RIPLEY – Line up all of Ora Jamieson’s yesterdays and they’ll stretch back to 1908.
“Lord, I don’t know why I lived this long,” she said. “The Bible tells me if you live a good life, you’ll have a long life. That’s what I’m going by. I tried to have a good life. I know I done a lot of things I might oughtn’t have done, but for some reason, I’m still here.”
She turned 107 this year. She’s Ripley’s oldest resident, and Falkner Baptist Church made a big fuss over her.
“They had a special day, gave her a plaque and took her picture,” said Jamieson’s daughter, Joan Wright.
These days, she mostly stays at home. Family members know not to call at 6:30 p.m. because she’s watching her favorite program, “Wheel of Fortune.”
“I don’t do very much,” she said. “I don’t remember as well as I used to, and that’s aggravating. Sometimes, I remember things and people don’t believe I remembered it.”
She was born in Petal, and those were tough days for the family.
“We were poor people,” she said. “My daddy, he didn’t have nothing.”
After her mama died, Jamieson was sent to a Jackson orphanage, and later put on a train to Falkner. Young Ora Courtney, as she was known then, was 7 or 8 at the time.

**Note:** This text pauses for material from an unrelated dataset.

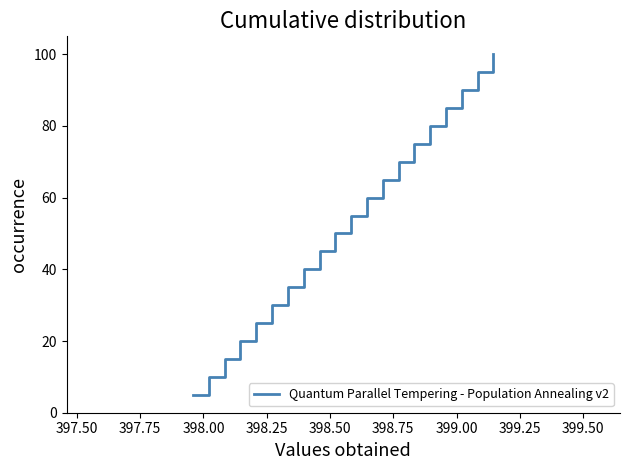

Is this an area chart (filled region under the line)?

No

“A man and his wife came to get me in a two-seater buggy – you called that a surrey – with two horses pulling it,” she said.
Wardie and Egbert Hill adopted her in the days before electricity reached Falkner.
“We used coal oil lamps. That’s the only light we had. You didn’t have but two or three in the house. You couldn’t hardly see nothing with a coal oil lamp. When it got dark, you had to go to bed,” she said. “Saturday morning, it was my job to clean all the lamps and fill them up with coal oil. I got them lamps ready for next week.”
She remembers doing dishes and other household chores, as well as plowing the field and milking cows. Her duties included plucking chickens. She was taught to tie their legs together, hold them upside down and get the feathers.
“That sack was full of feathers. They sealed it up,” Jamieson recalled. “Mama Hill, she said, ‘Ora, this is your pillow.’”
Jamieson slept on it one night, then made a troubling discovery the next morning.
“I put my head down. I was worried a little bit,” she said. “I heard scratch, scratch, scratch. I said, ‘There’s mice in it.’”
Mama Hill didn’t believe her at first, but they opened the pillow.
“There were three mice in it,” she said. “I never did like mice.”
She had an animal encounter of a different sort when she was sitting on a bench at the kitchen table.
“I was barefoot and I felt something slick,” she said. “I looked and saw a chicken snake. It wasn’t a very good house to let a snake get in. I never liked snakes. They killed it.”
Jamieson added that the snake “didn’t offer to bite me. I didn’t step on him hard enough. I did scream.”
Eventually, she got to know a young man named John Jamieson.
“We grew up together, I guess, going to the same school out in the county,” she said. “Me and another girl were walking. He had an old-timey car.
“He pulled up and said, ‘Do you want a ride?’
“That was the first time I ever saw him. We drove a little piece and he said, ‘I don’t know. My car might be on fire.’
“Oh, that set me off, and that girl with me, she was wanting to get out.
“But he got out and looked at it. He said, ‘No, it’s fine.’”
She was 17 when they married. Mama Hill convinced them not to elope, so they spent their wedding night at the Hill house with Mama Hill just outside the door.
“You can imagine,” Wright said. “They were too scared to do anything.”
John Jamieson ran a service station in Falkner, and it was there when crews were first building Highway 15.
“He made good money filling those trucks making that highway,” Jamieson said.
Her husband died about 55 years ago, and she has outlived two of her children. Wright lives in Texarkana, Arkansas, but spends every other week in Ripley. Somebody sits with Jamieson at her house between her daughter’s visits.
She’s reached an age when it’s easier to remember what happened 100 years ago than what happened yesterday, but she certainly has stories to tell.
Some folks also believe she has a secret.
“So many people can’t imagine why I’m living so long,” she said. “They say, ‘What is she doing?’ Oh, lord.”